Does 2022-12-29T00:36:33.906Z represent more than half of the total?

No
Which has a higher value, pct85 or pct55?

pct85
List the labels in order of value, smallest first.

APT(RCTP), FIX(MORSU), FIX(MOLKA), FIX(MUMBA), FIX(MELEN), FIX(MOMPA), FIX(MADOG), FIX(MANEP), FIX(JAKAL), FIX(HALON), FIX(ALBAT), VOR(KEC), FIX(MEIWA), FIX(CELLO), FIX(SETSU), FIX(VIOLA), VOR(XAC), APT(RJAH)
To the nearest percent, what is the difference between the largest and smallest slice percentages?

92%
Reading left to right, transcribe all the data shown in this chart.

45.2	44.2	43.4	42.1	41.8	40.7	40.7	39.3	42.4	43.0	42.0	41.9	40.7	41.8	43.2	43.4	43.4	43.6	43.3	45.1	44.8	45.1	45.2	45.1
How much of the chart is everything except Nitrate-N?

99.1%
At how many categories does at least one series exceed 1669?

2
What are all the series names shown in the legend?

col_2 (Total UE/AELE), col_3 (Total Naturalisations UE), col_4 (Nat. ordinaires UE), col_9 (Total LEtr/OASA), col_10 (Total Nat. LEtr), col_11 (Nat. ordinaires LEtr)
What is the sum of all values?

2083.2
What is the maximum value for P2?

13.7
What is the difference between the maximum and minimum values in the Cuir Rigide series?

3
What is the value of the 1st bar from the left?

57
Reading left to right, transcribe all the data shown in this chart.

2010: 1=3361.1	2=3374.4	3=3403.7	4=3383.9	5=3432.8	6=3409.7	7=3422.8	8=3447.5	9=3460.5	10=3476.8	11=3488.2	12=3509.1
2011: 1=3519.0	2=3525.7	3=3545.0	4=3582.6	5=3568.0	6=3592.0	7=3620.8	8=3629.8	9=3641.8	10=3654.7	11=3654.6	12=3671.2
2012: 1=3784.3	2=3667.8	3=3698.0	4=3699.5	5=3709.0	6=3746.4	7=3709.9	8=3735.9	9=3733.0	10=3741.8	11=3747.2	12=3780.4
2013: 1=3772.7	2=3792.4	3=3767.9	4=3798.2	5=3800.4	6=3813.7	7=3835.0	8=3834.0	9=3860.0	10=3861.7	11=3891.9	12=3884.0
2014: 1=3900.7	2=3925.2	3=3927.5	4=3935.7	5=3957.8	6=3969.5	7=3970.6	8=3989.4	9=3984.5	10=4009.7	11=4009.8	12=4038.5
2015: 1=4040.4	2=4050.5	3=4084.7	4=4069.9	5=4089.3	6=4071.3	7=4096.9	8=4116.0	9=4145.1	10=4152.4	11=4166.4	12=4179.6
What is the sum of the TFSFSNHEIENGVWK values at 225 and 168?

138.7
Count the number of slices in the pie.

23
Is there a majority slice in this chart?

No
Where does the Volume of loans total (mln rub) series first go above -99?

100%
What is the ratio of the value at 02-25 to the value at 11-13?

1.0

***

◆ **Task details**: Reproduce all of the rows above verbatim, keeping their original order and wording.

◆ **Answer for this exercise**:
Does 2022-12-29T00:36:33.906Z represent more than half of the total?

No
Which has a higher value, pct85 or pct55?

pct85
List the labels in order of value, smallest first.

APT(RCTP), FIX(MORSU), FIX(MOLKA), FIX(MUMBA), FIX(MELEN), FIX(MOMPA), FIX(MADOG), FIX(MANEP), FIX(JAKAL), FIX(HALON), FIX(ALBAT), VOR(KEC), FIX(MEIWA), FIX(CELLO), FIX(SETSU), FIX(VIOLA), VOR(XAC), APT(RJAH)
To the nearest percent, what is the difference between the largest and smallest slice percentages?

92%
Reading left to right, transcribe all the data shown in this chart.

45.2	44.2	43.4	42.1	41.8	40.7	40.7	39.3	42.4	43.0	42.0	41.9	40.7	41.8	43.2	43.4	43.4	43.6	43.3	45.1	44.8	45.1	45.2	45.1
How much of the chart is everything except Nitrate-N?

99.1%
At how many categories does at least one series exceed 1669?

2
What are all the series names shown in the legend?

col_2 (Total UE/AELE), col_3 (Total Naturalisations UE), col_4 (Nat. ordinaires UE), col_9 (Total LEtr/OASA), col_10 (Total Nat. LEtr), col_11 (Nat. ordinaires LEtr)
What is the sum of all values?

2083.2
What is the maximum value for P2?

13.7
What is the difference between the maximum and minimum values in the Cuir Rigide series?

3
What is the value of the 1st bar from the left?

57
Reading left to right, transcribe all the data shown in this chart.

2010: 1=3361.1	2=3374.4	3=3403.7	4=3383.9	5=3432.8	6=3409.7	7=3422.8	8=3447.5	9=3460.5	10=3476.8	11=3488.2	12=3509.1
2011: 1=3519.0	2=3525.7	3=3545.0	4=3582.6	5=3568.0	6=3592.0	7=3620.8	8=3629.8	9=3641.8	10=3654.7	11=3654.6	12=3671.2
2012: 1=3784.3	2=3667.8	3=3698.0	4=3699.5	5=3709.0	6=3746.4	7=3709.9	8=3735.9	9=3733.0	10=3741.8	11=3747.2	12=3780.4
2013: 1=3772.7	2=3792.4	3=3767.9	4=3798.2	5=3800.4	6=3813.7	7=3835.0	8=3834.0	9=3860.0	10=3861.7	11=3891.9	12=3884.0
2014: 1=3900.7	2=3925.2	3=3927.5	4=3935.7	5=3957.8	6=3969.5	7=3970.6	8=3989.4	9=3984.5	10=4009.7	11=4009.8	12=4038.5
2015: 1=4040.4	2=4050.5	3=4084.7	4=4069.9	5=4089.3	6=4071.3	7=4096.9	8=4116.0	9=4145.1	10=4152.4	11=4166.4	12=4179.6
What is the sum of the TFSFSNHEIENGVWK values at 225 and 168?

138.7
Count the number of slices in the pie.

23
Is there a majority slice in this chart?

No
Where does the Volume of loans total (mln rub) series first go above -99?

100%
What is the ratio of the value at 02-25 to the value at 11-13?

1.0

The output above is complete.